• Text block:
* * * * * * * * *
Glowworm (Phengodes spp.)
Detailing the physical features, habits, territorial reach and other identifying qualities of the Glowworm.
Updated: 6/8/2018; Authored By Staff Writer; Content ©www.InsectIdentification.org
An unusual beetle, the bioluminescent and beloved Glowworm has delighted generations and inspired song.
The larval form of the Glowworm Beetle is called a Glowworm. The larva is long and tubular like a worm, and it emits a yellow, orange, or green light from its body using bioluminescence, not heat. Some species can emit a red light from their head. They eat mostly other crawling things like millipedes, slugs, snails, and even other insects. A toxic cocktail is injected into their prey as they bite it. This causes the internal parts of the prey to dissolve whereupon the Glowworm eats it. They are found in soil, leaf litter, grasslands, and even in caves, where they light up the roof like stars.
* * * * * * * * *
• What you need to do:
1/ Condense the glowworm text's paragraph that begins "The larval form of the Glowworm Beetle" into a brief bulleted list, keeping its main facts.
2/ Write a continuation of the glowworm text, starting after its last sentence.
The data comes from a separate source and is unrelated to the glowworm text.

• Exercise data:
* * * * * * * * *
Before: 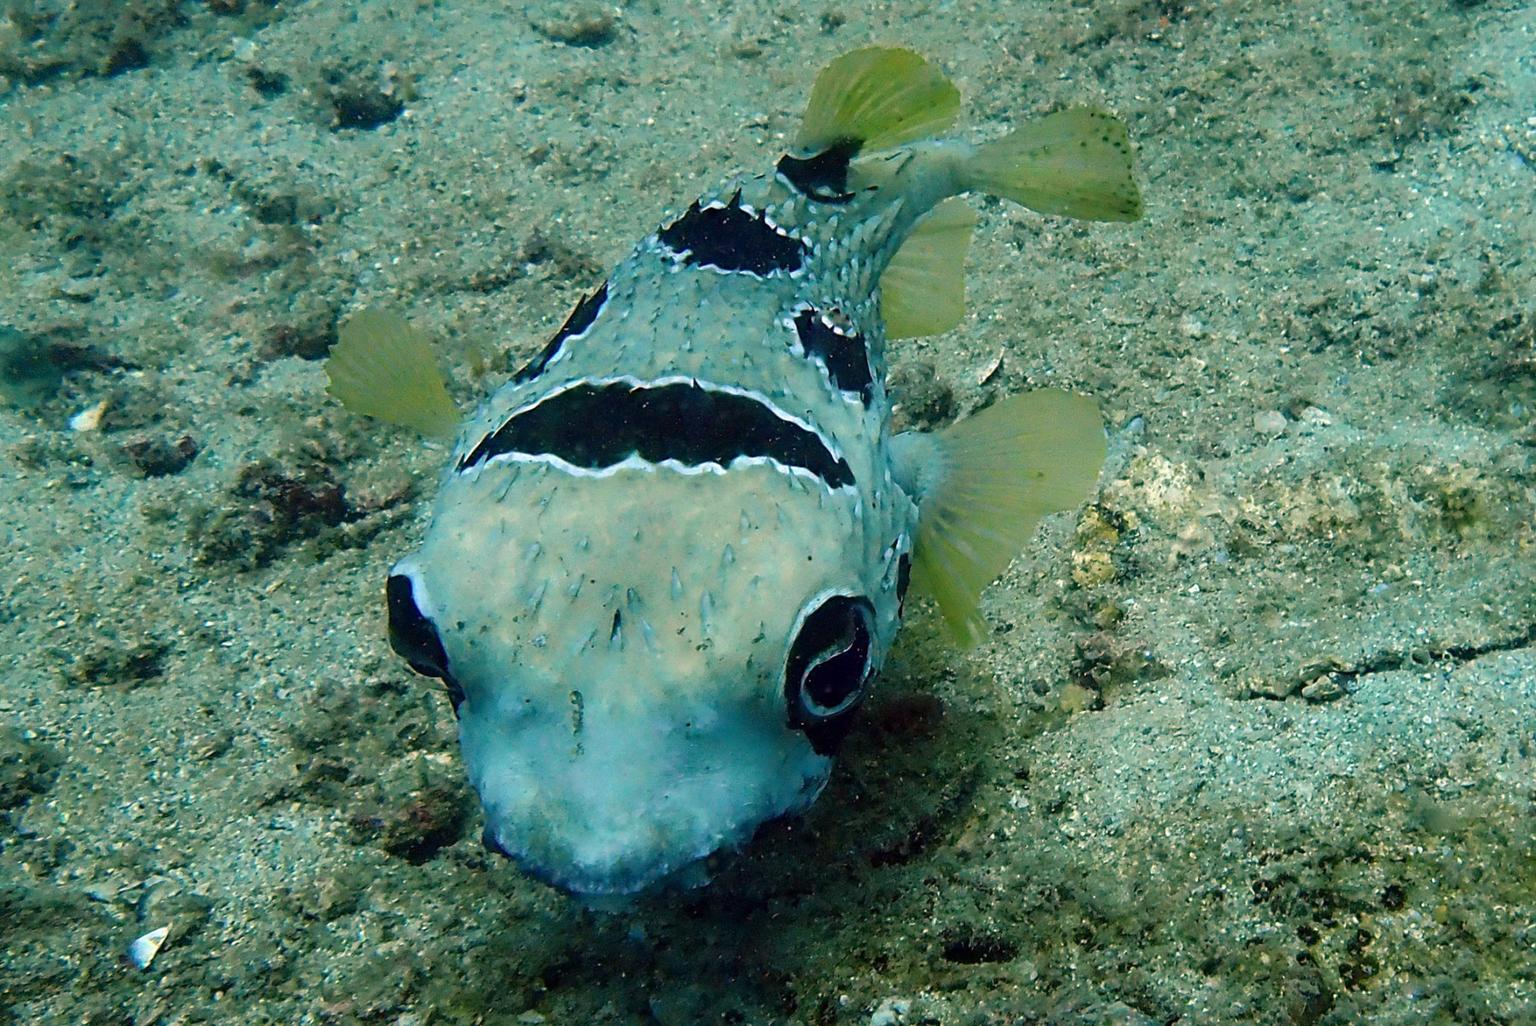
* * * * * * * * *
• Your responses:
1/
- The Glowworm is the larval form of the Glowworm Beetle.
- It is long and tubular like a worm.
- It gives off yellow, orange, or green light through bioluminescence, not heat, and some species emit red light from the head.
- It eats mostly crawling creatures such as millipedes, slugs, snails, and other insects.
- Its bite injects a toxic cocktail that dissolves the prey's insides, which it then eats.
- It lives in soil, leaf litter, grasslands, and caves, where it lights up the roof like stars.

2/
Adults look similar to lightning bugs, or fireflies. They are orange and black with large bulging eyes on the sides of the head. Glowworm Beetles have long antennae with wispy, feathery lashes. Males, not females, have wings. They do not have a hard wing covering (elytra) like other types of beetles. Larvae and females, not males, can glow. She looks somewhat like her larval form and somewhat like an adult. Her beacon of light is how she attracts a mate since she is not as mobile as the male.
Collecting Glowworms for captivity actually reduces their ability to successfully reproduce and maintain a population in a specific area. Admiring Glowworms in their habitat and allowing them to finish the mating process allows for an annual summertime display. Glowworms were the subject a fun tune sung by the Mills Brothers in the early 1950's. Their harmony and lyrics are still easy on the ears. Look for Glowworm Beetles day or night, but enjoy the illumination of their worms after the sun has set. It doesn't hurt to hum their song, too.